Supplied passage:
------------------------------------------------------------
- Nickname: (Uwee-Okpoo)
- Awgu Location of Mgbidi in Nigeria
- Coordinates: 6°4′32″N 7°27′13″E﻿ / ﻿6.07556°N 7.45361°E
- Country: Nigeria
- State: Enugu

= Mgbidi, Enugu State =

Town in Nigeria

Mgbidi (previously known as Mgbidi and Uwee). It is one of the major Town in Awgu Local Government Area. Mgbidi host virtually all the government institutions in the area including the Council Headquarters, NYSC Orientation Camp, Awgu Divisional Police Headquarters, etc. all in Enugu State, Southeastern Nigeria. According to the 2006 Nigerian Census, the population of Mgbidi was recorded at approximately 30,253. As of 2024, estimates project the population to exceed 54,000.

== Modern history ==
Mgbidi originally was composed of 13 villages, where amalgamated when colonial government created autonomous villages.
------------------------------------------------------------
Data lines:
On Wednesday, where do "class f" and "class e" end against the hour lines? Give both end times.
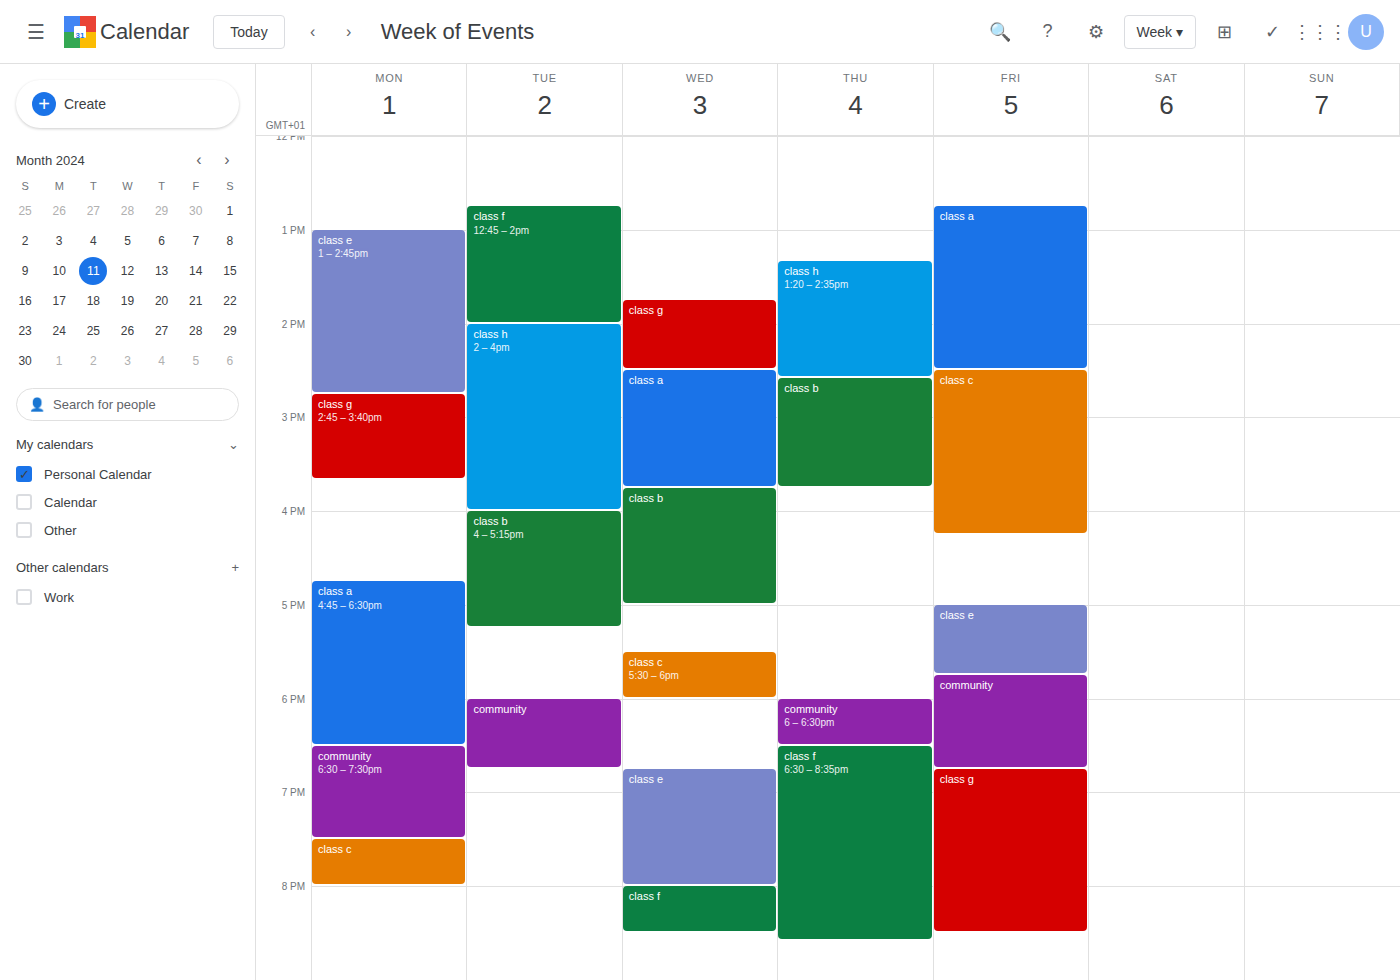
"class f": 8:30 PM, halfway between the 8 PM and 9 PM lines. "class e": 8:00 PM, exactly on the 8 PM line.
------------------------------------------------------------
Instructions:
1. Please restate the Mgbidi article from "- Awgu Location" up to and including "to exceed 54,000.", swapping "Awgu" for "Udi".
2. Per the Mgbidi article, what population did the 2006 Nigerian Census record for Mgbidi?

Exercise solutions:
1.
- Udi Location of Mgbidi in Nigeria
- Coordinates: 6°4′32″N 7°27′13″E﻿ / ﻿6.07556°N 7.45361°E
- Country: Nigeria
- State: Enugu

= Mgbidi, Enugu State =

Town in Nigeria

Mgbidi (previously known as Mgbidi and Uwee). It is one of the major Town in Udi Local Government Area. Mgbidi host virtually all the government institutions in the area including the Council Headquarters, NYSC Orientation Camp, Udi Divisional Police Headquarters, etc. all in Enugu State, Southeastern Nigeria. According to the 2006 Nigerian Census, the population of Mgbidi was recorded at approximately 30,253. As of 2024, estimates project the population to exceed 54,000.

2. Approximately 30,253.